30 Questions Worth Asking:
1/ What is the value of human life and what is our theology of death?
2/ How do we care for our neighbour and where do our responsibilities end?
3/ What does it mean to honour authority?
4/ How do we weigh moral absolutes if faced with two choices, both of which endanger life?
5/ What is God teaching us and is this a judgement upon the nations?
6/ How do these events fit biblical eschatology?
7/ How can a church be a church without meeting?
8/ Is it just to limit human civil freedoms and to what degree?
9/ What does the Bible say about nationhood vs. globalism?
10/ What is God’s perspective on bankruptcy, and indebtedness to the government?
11/ Is render-to-Caesar an absolute statement without checks and balances?
12/ What does it mean, and is it moral for a nation to show corporate solidarity?
13/ How do we respond to those who conscientiously object to vaccines?
14/ How do we discern between science and scientism?
15/ Who do we obey if moral experts disagree with medical experts?
16/ What does it mean to be a relational being in isolation?
17/ How do we serve those too sick or disabled to utilize technology to connect with others?
18/ Is it ever right to permit the death of some to save others?
19/ What are the limits of the growing call to teamwork and national unity?
20/ What is a hero and what does it mean to be courageous?
21/ What if our new reliance on technology to do ministry leads to increased censorship?
22/ Have we become too reliant on the state or are we too self-reliant?
23/ What is our theology of emotions (fear, anxiety, etc.) in crisis and what role does faith play?
24/ How do we maintain a view of divine sovereignty and yet act wisely and responsibly?
25/ Should the church have a voice in politics?
26/ How should marriages be solemnized at a time of social distancing?
27/ How should the Lord’s Table be honoured when the people of God cannot meet?
28/ What boundaries should be placed on medical life-support systems?
29/ Is “getting back to normal” even right in light of the corruption in our world?
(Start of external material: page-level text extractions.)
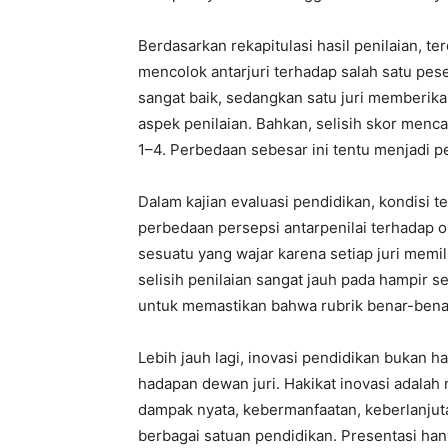
sesuatu yang wajar karena setiap juri memil
selisih penilaian sangat jauh pada hampir s
untuk memastikan bahwa rubrik benar-benar
Lebih jauh lagi, inovasi pendidikan bukan
hadapan dewan juri. Hakikat inovasi adal
dampak nyata, kebermanfaatan, keberlanjuta
berbagai satuan pendidikan. Presentasi ha
substansi yang seharusnya menjadi fokus 
meningkatkan kualitas pembelajaran dan me
Oleh karena itu, sistem penilaian sebaiknya
tetapi juga mempertimbangkan implementasi
kontribusinya terhadap pengembangan pend
Beberapa hal yang patut menjadi perhatian
adalah:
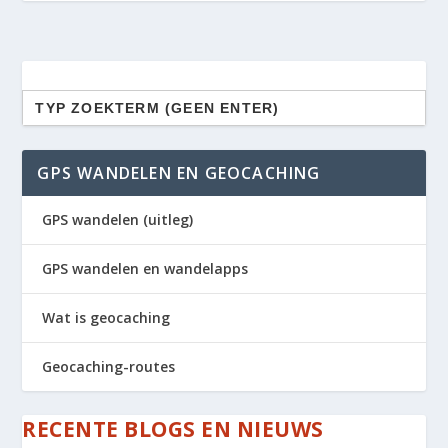
Zoek
naar:
GPS WANDELEN EN GEOCACHING
GPS wandelen (uitleg)
GPS wandelen en wandelapps
Wat is geocaching
Geocaching-routes
RECENTE BLOGS EN NIEUWS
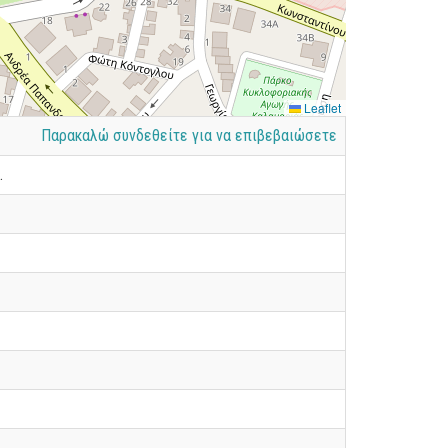
Leaflet
Παρακαλώ συνδεθείτε για να επιβεβαιώσετε
.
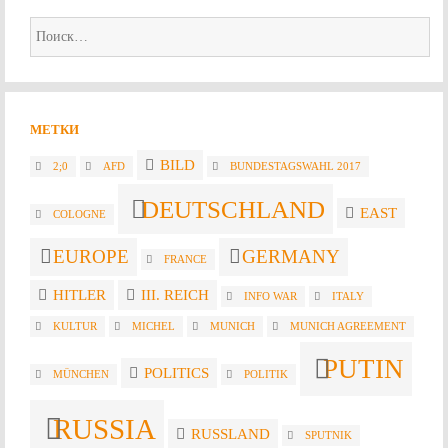
Найти:
МЕТКИ
BILD
2;0
AFD
BUNDESTAGSWAHL 2017
DEUTSCHLAND
EAST
COLOGNE
EUROPE
GERMANY
FRANCE
HITLER
III. REICH
INFO WAR
ITALY
KULTUR
MICHEL
MUNICH
MUNICH AGREEMENT
PUTIN
POLITICS
MÜNCHEN
POLITIK
RUSSIA
RUSSLAND
SPUTNIK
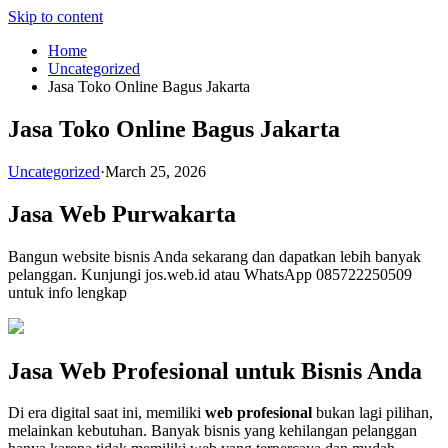
Skip to content
Home
Uncategorized
Jasa Toko Online Bagus Jakarta
Jasa Toko Online Bagus Jakarta
Uncategorized
·
March 25, 2026
Jasa Web Purwakarta
Bangun website bisnis Anda sekarang dan dapatkan lebih banyak
pelanggan. Kunjungi jos.web.id atau WhatsApp 085722250509
untuk info lengkap
Jasa Web Profesional untuk Bisnis Anda
Di era digital saat ini, memiliki
web profesional
bukan lagi pilihan,
melainkan kebutuhan. Banyak bisnis yang kehilangan pelanggan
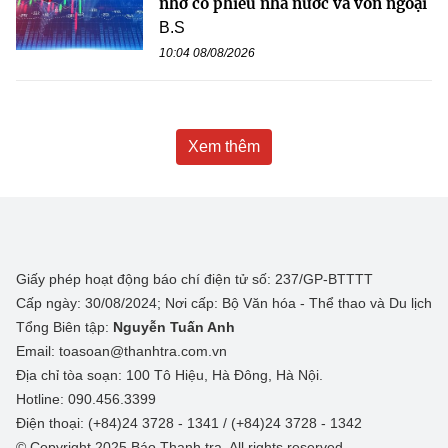
nhờ cổ phiếu nhà nước và vốn ngoại
B.S
10:04 08/08/2026
Xem thêm
Giấy phép hoạt động báo chí điện tử số: 237/GP-BTTTT
Cấp ngày: 30/08/2024; Nơi cấp: Bộ Văn hóa - Thể thao và Du lịch
Tổng Biên tập:
Nguyễn Tuấn Anh
Email: toasoan@thanhtra.com.vn
Địa chỉ tòa soạn: 100 Tô Hiệu, Hà Đông, Hà Nội.
Hotline: 090.456.3399
Điện thoại: (+84)24 3728 - 1341 / (+84)24 3728 - 1342
© Copyright 2025 Báo Thanh tra, All rights reserved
30/ Are there lessons to be learned about family structure (i.e. the value of time together, the trend to place the elderly in nursing homes, how we school our children) that need to change as we move forward?
Our answers to these questions, and many others, determine whether or not we should trust the experts, reject their decisions, or land somewhere in the middle. As we exercise biblically-informed discernment, may we have the spirit of the men of Issachar, who are described in the Bible as “men who had understanding of the times, to know what Israel ought to do…” (1 Chron. 12:32).